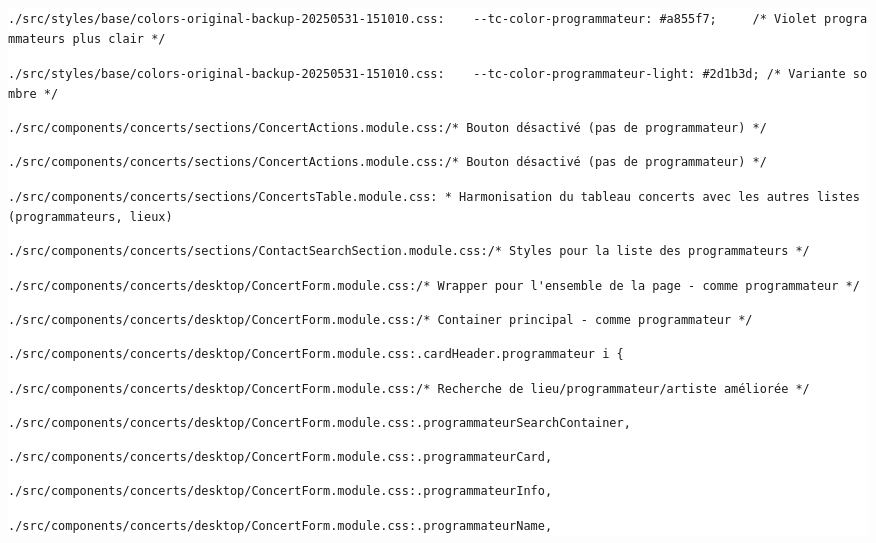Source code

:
 ```
./src/styles/base/colors-original-backup-20250531-151010.css:    --tc-color-programmateur: #a855f7;     /* Violet programmateurs plus clair */
```

```
./src/styles/base/colors-original-backup-20250531-151010.css:    --tc-color-programmateur-light: #2d1b3d; /* Variante sombre */
```

```
./src/components/concerts/sections/ConcertActions.module.css:/* Bouton désactivé (pas de programmateur) */
```

```
./src/components/concerts/sections/ConcertActions.module.css:/* Bouton désactivé (pas de programmateur) */
```

```
./src/components/concerts/sections/ConcertsTable.module.css: * Harmonisation du tableau concerts avec les autres listes (programmateurs, lieux)
```

```
./src/components/concerts/sections/ContactSearchSection.module.css:/* Styles pour la liste des programmateurs */
```

```
./src/components/concerts/desktop/ConcertForm.module.css:/* Wrapper pour l'ensemble de la page - comme programmateur */
```

```
./src/components/concerts/desktop/ConcertForm.module.css:/* Container principal - comme programmateur */
```

```
./src/components/concerts/desktop/ConcertForm.module.css:.cardHeader.programmateur i {
```

```
./src/components/concerts/desktop/ConcertForm.module.css:/* Recherche de lieu/programmateur/artiste améliorée */
```

```
./src/components/concerts/desktop/ConcertForm.module.css:.programmateurSearchContainer,
```

```
./src/components/concerts/desktop/ConcertForm.module.css:.programmateurCard,
```

```
./src/components/concerts/desktop/ConcertForm.module.css:.programmateurInfo,
```

```
./src/components/concerts/desktop/ConcertForm.module.css:.programmateurName,
```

* [AIM OF THE TASK]
If the word "colors" is on a line above, return that line.

* [YOUR RESPONSE]
./src/styles/base/colors-original-backup-20250531-151010.css:    --tc-color-programmateur: #a855f7;     /* Violet programmateurs plus clair */
./src/styles/base/colors-original-backup-20250531-151010.css:    --tc-color-programmateur-light: #2d1b3d; /* Variante sombre */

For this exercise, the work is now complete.